Selected extract:

We are taken through the development of the R100 airship under Sir Barnes Wallis which competed against the ill-fated government-sponsored and managed R101. It is noteworthy that power is not an abstract thing but has to be owned by somebody on whom rests responsibility. In the case of R100. there was a clear structure and allocation of responsibility, whilst with R101 power was dissipated among a wide range of power blocs and this led to disaster. Those responsible for the development of a previous R38 airship, which broke in two, catching fire and killing 44 people, were also involved in R101. The building, modifying and flying of a massisve airship structure makes a fascinating story. Those interested in human-system failures could do well to study the R101 which had all the pre-conditions for disaster embedded within it.
Nevil goes on to descrbe the anxious and nail-biting years - with hire and fire and desperate depression - from 1930 to the beginning of World War II; how he formed a small company, "Airspeed", which had to survive in impossible circumstances; how he culled investment from others, and eventually how he found key people and welded them into a winning team.

Provided information:
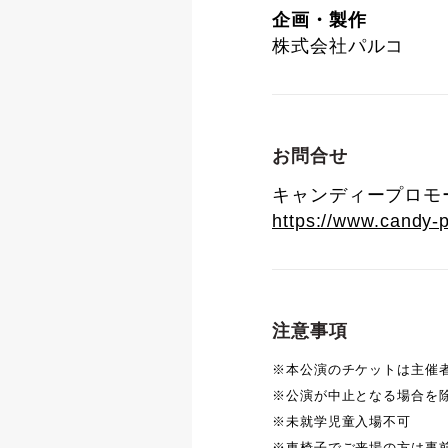
企画・製作
株式会社パルコ
お問合せ
キャンディープロモーション
https://www.candy-
注意事項
※本公演のチケットは主催
※公演が中止となる場合を
※未就学児童入場不可
※車椅子でご来場の方は事前にキ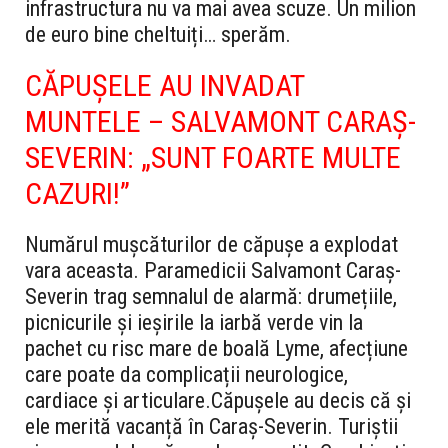
infrastructura nu va mai avea scuze. Un milion
de euro bine cheltuiți… sperăm.
CĂPUȘELE AU INVADAT
MUNTELE – SALVAMONT CARAȘ-
SEVERIN: „SUNT FOARTE MULTE
CAZURI!”
Numărul mușcăturilor de căpușe a explodat
vara aceasta. Paramedicii Salvamont Caraș-
Severin trag semnalul de alarmă: drumețiile,
picnicurile și ieșirile la iarbă verde vin la
pachet cu risc mare de boală Lyme, afecțiune
care poate da complicații neurologice,
cardiace și articulare.
Căpușele au decis că și
ele merită vacanță în Caraș-Severin. Turiștii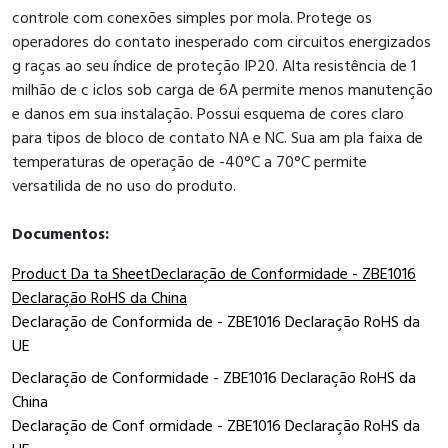
controle com conexões simples por mola. Protege os
operadores do contato inesperado com circuitos energizados
g raças ao seu índice de proteção IP20. Alta resistência de 1
milhão de c iclos sob carga de 6A permite menos manutenção
e danos em sua instalação. Possui esquema de cores claro
para tipos de bloco de contato NA e NC. Sua am pla faixa de
temperaturas de operação de -40°C a 70°C permite
versatilida de no uso do produto.
Documentos:
Product Da ta Sheet
Declaração de Conformidade - ZBE1016
Declaração RoHS da China
Declaração de Conformida de - ZBE1016 Declaração RoHS da
UE
Declaração de Conformidade - ZBE1016 Declaração RoHS da
China
Declaração de Conf ormidade - ZBE1016 Declaração RoHS da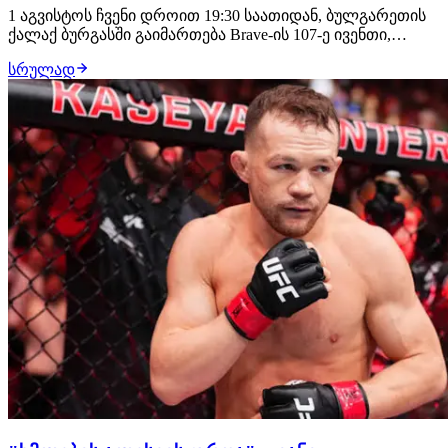
1 აგვისტოს ჩვენი დროით 19:30 საათიდან, ბულგარეთის
ქალაქ ბურგასში გაიმართება Brave-ის 107-ე ივენთი,
სადაც მონაწილეობას მიიღებს ორი ქართველი
სრულად
მებრძოლი: საღამოს თანამთავარ ჩხუბში ბიძინა
გავაშელიშვილის მოწინააღმდეგე იქნება ლუთანდო
ბიკო, უფრო ადრე კი პრელიმზე, რიგით მე-3 ბრძოლაში
ბაჩუკ…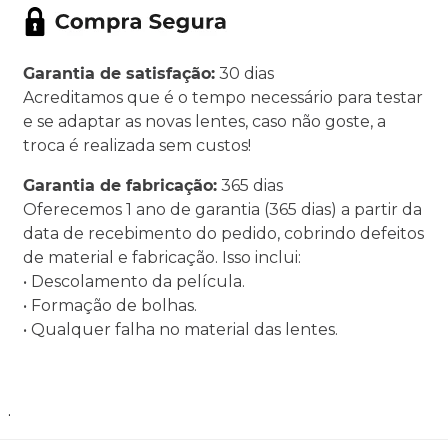
Garantia de satisfação:
30 dias
Acreditamos que é o tempo necessário para testar
e se adaptar as novas lentes, caso não goste, a
troca é realizada sem custos!
Garantia de fabricação:
365 dias
Oferecemos 1 ano de garantia (365 dias) a partir da
data de recebimento do pedido, cobrindo defeitos
de material e fabricação. Isso inclui:
• Descolamento da película.
• Formação de bolhas.
• Qualquer falha no material das lentes.
.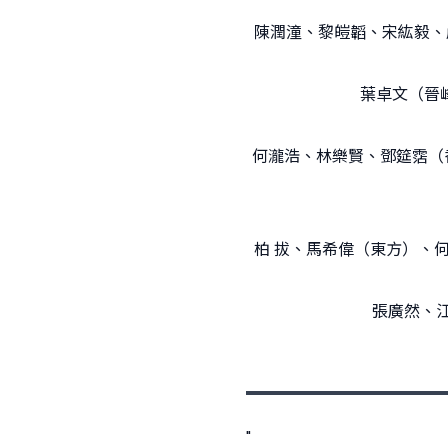
陳潤潼、黎皚韜、宋紘毅、
葉卓文（晉
何瀧浩、林樂賢、鄧筵霑（香
柏 拔、馬希偉（東方）、
張廣然、江
"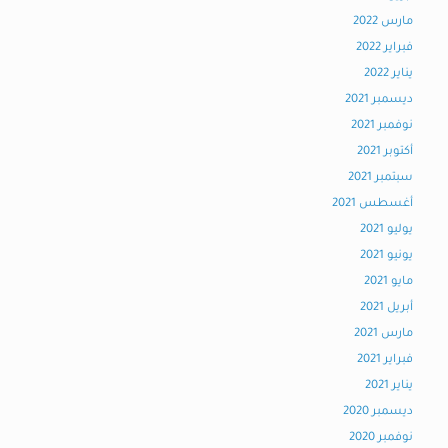
مارس 2022
فبراير 2022
يناير 2022
ديسمبر 2021
نوفمبر 2021
أكتوبر 2021
سبتمبر 2021
أغسطس 2021
يوليو 2021
يونيو 2021
مايو 2021
أبريل 2021
مارس 2021
فبراير 2021
يناير 2021
ديسمبر 2020
نوفمبر 2020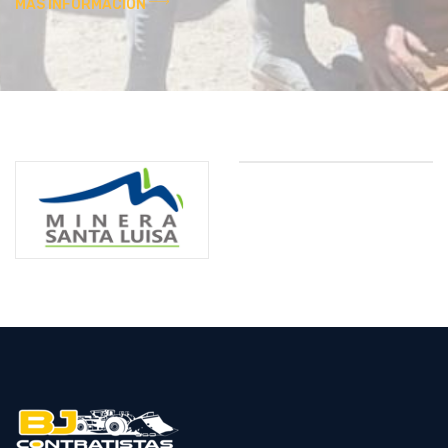
MAS INFORMACION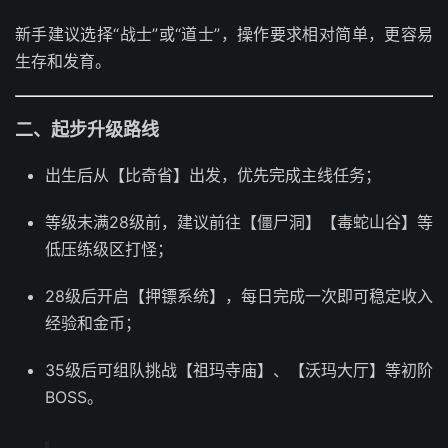
新手建议选择“战士”或“道士”，操作要求相对简单，更容易
生存和发育。
二、起步升级路线
出生后从【比奇省】出发，优先完成主线任务；
等级未满28级前，建议前往【僵尸洞】【毒蛇山谷】等
低压练级区打怪；
28级后开启【押镖系统】，每日完成一次即可稳定收入
经验和金币；
35级后可组队挑战【祖玛寺庙】、【沃玛大厅】等初阶
BOSS。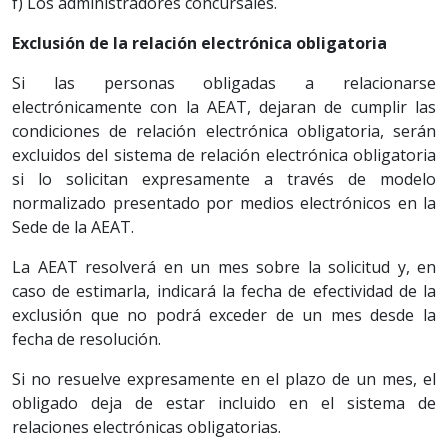
f) Los administradores concursales.
Exclusión de la relación electrónica obligatoria
Si las personas obligadas a relacionarse
electrónicamente con la AEAT, dejaran de cumplir las
condiciones de relación electrónica obligatoria, serán
excluidos del sistema de relación electrónica obligatoria
si lo solicitan expresamente a través de modelo
normalizado presentado por medios electrónicos en la
Sede de la AEAT.
La AEAT resolverá en un mes sobre la solicitud y, en
caso de estimarla, indicará la fecha de efectividad de la
exclusión que no podrá exceder de un mes desde la
fecha de resolución.
Si no resuelve expresamente en el plazo de un mes, el
obligado deja de estar incluido en el sistema de
relaciones electrónicas obligatorias.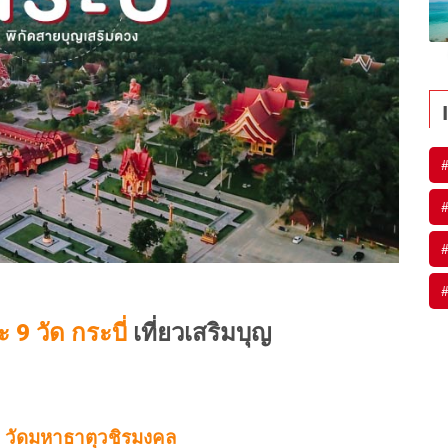
#
#
#
#
 9 วัด กระบี่
เที่ยวเสริมบุญ
ง วัดมหาธาตุวชิรมงคล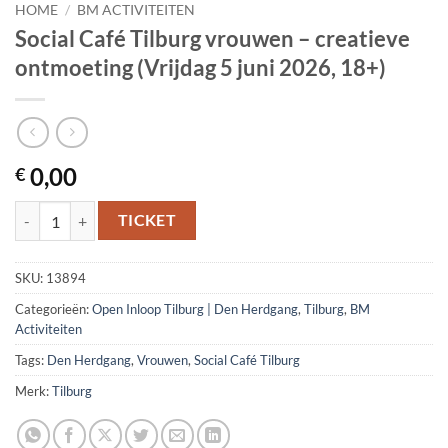
HOME
/
BM ACTIVITEITEN
Social Café Tilburg vrouwen – creatieve
ontmoeting (Vrijdag 5 juni 2026, 18+)
0,00
€
Social Café Tilburg vrouwen – creatieve ontmoeting (Vrijdag 5 juni 20
TICKET
SKU:
13894
Categorieën:
Open Inloop Tilburg | Den Herdgang
,
Tilburg
,
BM
Activiteiten
Tags:
Den Herdgang
,
Vrouwen
,
Social Café Tilburg
Merk:
Tilburg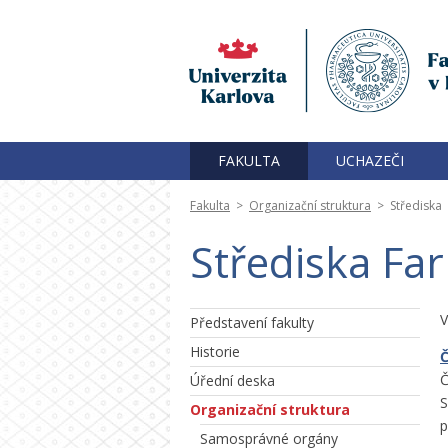
FAKULTA
UCHAZEČI
Fakulta
>
Organizační struktura
>
Střediska
Střediska Fa
V
Představení fakulty
Historie
Č
Úřední deska
S
Organizační struktura
p
Samosprávné orgány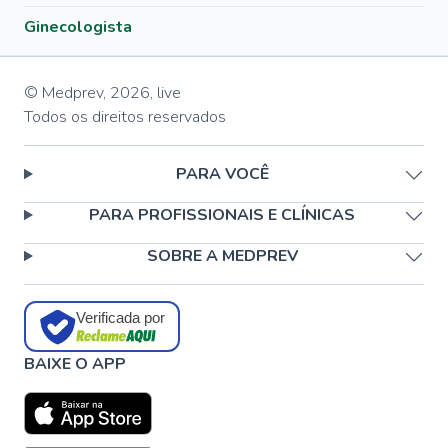
Ginecologista
© Medprev,
2026
,
live
Todos os direitos reservados
PARA VOCÊ
PARA PROFISSIONAIS E CLÍNICAS
SOBRE A MEDPREV
Verificada por
BAIXE O APP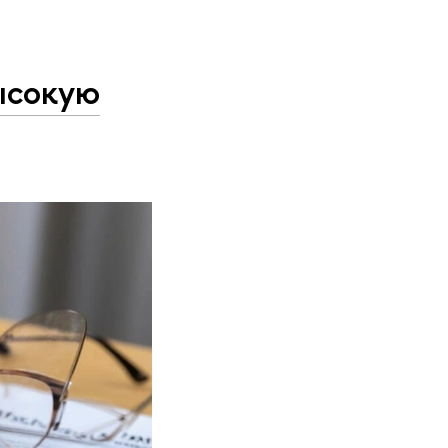
ысокую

Task instructions: Can you set down, word for word, the part of the extract running from "We are taken" down to "embedded within it."? The records are separate material, apart from the extract.

Your response:
We are taken through the development of the R100 airship under Sir Barnes Wallis which competed against the ill-fated government-sponsored and managed R101. It is noteworthy that power is not an abstract thing but has to be owned by somebody on whom rests responsibility. In the case of R100. there was a clear structure and allocation of responsibility, whilst with R101 power was dissipated among a wide range of power blocs and this led to disaster. Those responsible for the development of a previous R38 airship, which broke in two, catching fire and killing 44 people, were also involved in R101. The building, modifying and flying of a massisve airship structure makes a fascinating story. Those interested in human-system failures could do well to study the R101 which had all the pre-conditions for disaster embedded within it.